Stored items from a collection:
......
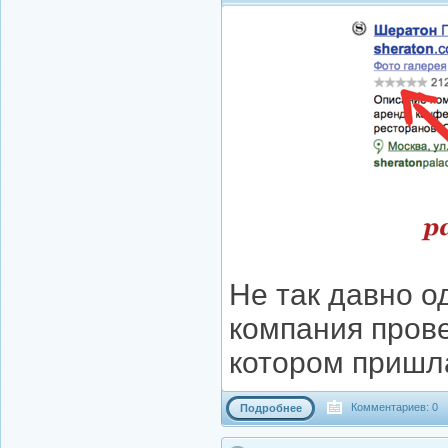
Не так давно о
компания прове
котором пришл
Комментариев: 0
Подробнее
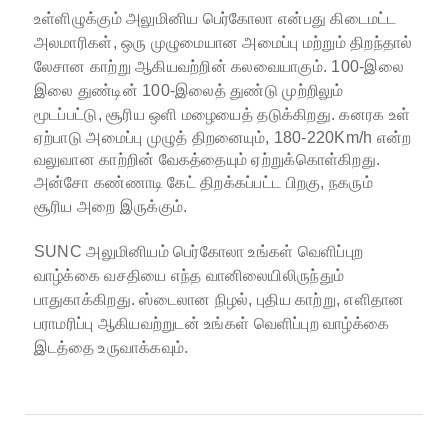
உள்ளிழுக்கும் அலுமினிய பெர்கோலா என்பது கிடைமட்ட
அலமாரிகள், ஒரு முழுமையான அமைப்பு மற்றும் திறந்தால்
லேசான காற்று ஆகியவற்றின் கலவையாகும்.
100-இலை
இலை துண்டின் 100-இலைத் துண்டு முற்றிலும்
மூடப்பட்டு, சூரிய ஒளி மழையைத் தடுக்கிறது.
கனரக உள்
ஏற்பாடு அமைப்பு முழுத் திறனையும், 180-220Km/h என்ற
வலுவான காற்றின் வேகத்தையும் ஏற்றுக்கொள்கிறது.
அன்சோ கண்ணாடி கேட் திறக்கப்பட்ட பிறகு, நகரும்
சூரிய அறை இருக்கும்.
SUNC அலுமினியம் பெர்கோலா உங்கள் வெளிப்புற
வாழ்க்கை வசதியை எந்த வானிலையிலிருந்தும்
பாதுகாக்கிறது. ஸ்டைலான நிழல், புதிய காற்று, எளிதான
பராமரிப்பு ஆகியவற்றுடன் உங்கள் வெளிப்புற வாழ்க்கை
இடத்தை உருவாக்கவும்.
......
Instructions to follow
Copy out every line above, word for word, minus images.

Completed exercise
Не так давно о
компания прове
котором пришл
Комментариев: 0
Подробнее
உள்ளிழுக்கும் அலுமினிய பெர்கோலா என்பது கிடைமட்ட
அலமாரிகள், ஒரு முழுமையான அமைப்பு மற்றும் திறந்தால்
லேசான காற்று ஆகியவற்றின் கலவையாகும்.
100-இலை
இலை துண்டின் 100-இலைத் துண்டு முற்றிலும்
மூடப்பட்டு, சூரிய ஒளி மழையைத் தடுக்கிறது.
கனரக உள்
ஏற்பாடு அமைப்பு முழுத் திறனையும், 180-220Km/h என்ற
வலுவான காற்றின் வேகத்தையும் ஏற்றுக்கொள்கிறது.
அன்சோ கண்ணாடி கேட் திறக்கப்பட்ட பிறகு, நகரும்
சூரிய அறை இருக்கும்.
SUNC அலுமினியம் பெர்கோலா உங்கள் வெளிப்புற
வாழ்க்கை வசதியை எந்த வானிலையிலிருந்தும்
பாதுகாக்கிறது. ஸ்டைலான நிழல், புதிய காற்று, எளிதான
பராமரிப்பு ஆகியவற்றுடன் உங்கள் வெளிப்புற வாழ்க்கை
இடத்தை உருவாக்கவும்.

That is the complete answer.